Children who have been traumatized are constantly under stress. They perceive the unfamiliar as dangerous. They have little comprehension and experience with the concept of quiet and no idea how to calm themselves down.
incorporate regular opportunities for relaxing into your daily routine
use music and other comparable activities to assist children in understanding how these might modify their feelings
emphasize physical activities that assist children in relaxing their bodies and minds
be conscious of your stress levels and use ways to keep yourself calm and resourced to prevent unwittingly exacerbating situations with traumatized young people
create and use a checklist to help youngsters find and recall tactics that they know will help them relax
Because traumatized children lack internal working models for relating to adults,
they have experienced experiences with adults who did not understand or address their needs
previous connections with adults felt unpredictable
adults have mistreated them in the past
they are confused about how to exert control or influence over adult behavior or communication
engage in regular and repetitive interactions that communicate continuity no matter what
communicate to children how trust, caring, and support are tied to each other
develop and sustain consistent, engaging techniques across time and across different school settings
Introduction to Loss And Its Consequences
CLA has frequently experienced loss before being cared for due to bad relationships with their caregivers and the terrible circumstances in which they reside. For example, they may have regularly felt abandoned and worried that they would never see their caregiver again. Alternatively, the youngster may have had uneven care and suffered loss and despair when their needs were not addressed.
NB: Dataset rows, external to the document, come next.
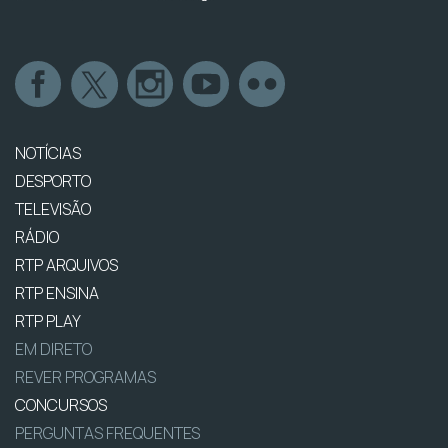
NOTÍCIAS
DESPORTO
TELEVISÃO
RÁDIO
RTP ARQUIVOS
RTP ENSINA
RTP PLAY
EM DIRETO
REVER PROGRAMAS
CONCURSOS
PERGUNTAS FREQUENTES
Even if the child's bond to their birth parent was insecure or disorganized, being put into care marks a further loss for them. Even if their experiences are far from ideal, the youngster loses everything that is known to them. In foster care, instability leads to further loss experiences. As a result, CLA frequently suffers repeated losses.
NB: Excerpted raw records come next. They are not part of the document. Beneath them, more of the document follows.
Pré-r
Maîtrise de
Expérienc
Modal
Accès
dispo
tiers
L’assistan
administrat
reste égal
People experiencing loss or grief, according to Kubler-Ross (1969), go through stages. The stages are as follows:
disbelief and shock
despair and sadness
acceptance and comprehension
Each person will progress through the stages at their own pace and in their own order.
Helping young people cope with loss and sadness
discuss the loss. This allows youngsters to talk about it as well
inquire about how children perceive loss and measure their bodily and emotional reactions
stick to school routines since they bring consistency and security
be patient when listening. Remember that everyone is different and will grieve in their own way and at their own pace
be prepared to talk about the loss a lot. Children should be encouraged to talk about, act out, or express their feelings about the loss, as well as other changes that have occurred in their lives due to the failure, through writing or art
provide crucial information about the loss to youngsters at an appropriate developmental stage. Tell no lies or half-truths
assist youngsters in understanding their loss and intervene to dispel misconceptions regarding the event's cause, ensuring that they do not blame themselves for the circumstance
assist the child in creating memories, such as using scrapbooks to recognize people who have been important to them
provide a model of healthy mourning by being open about times when you have experienced sadness and grief
take care of yourself, so you can assist the children and adolescents in your care - Recognize that it will take time to mourn and that recovery from loss is a process that occurs over months and years
allow for breaks
children who have had many losses will require long-term support. Therefore, make an effort to build multiple support mechanisms.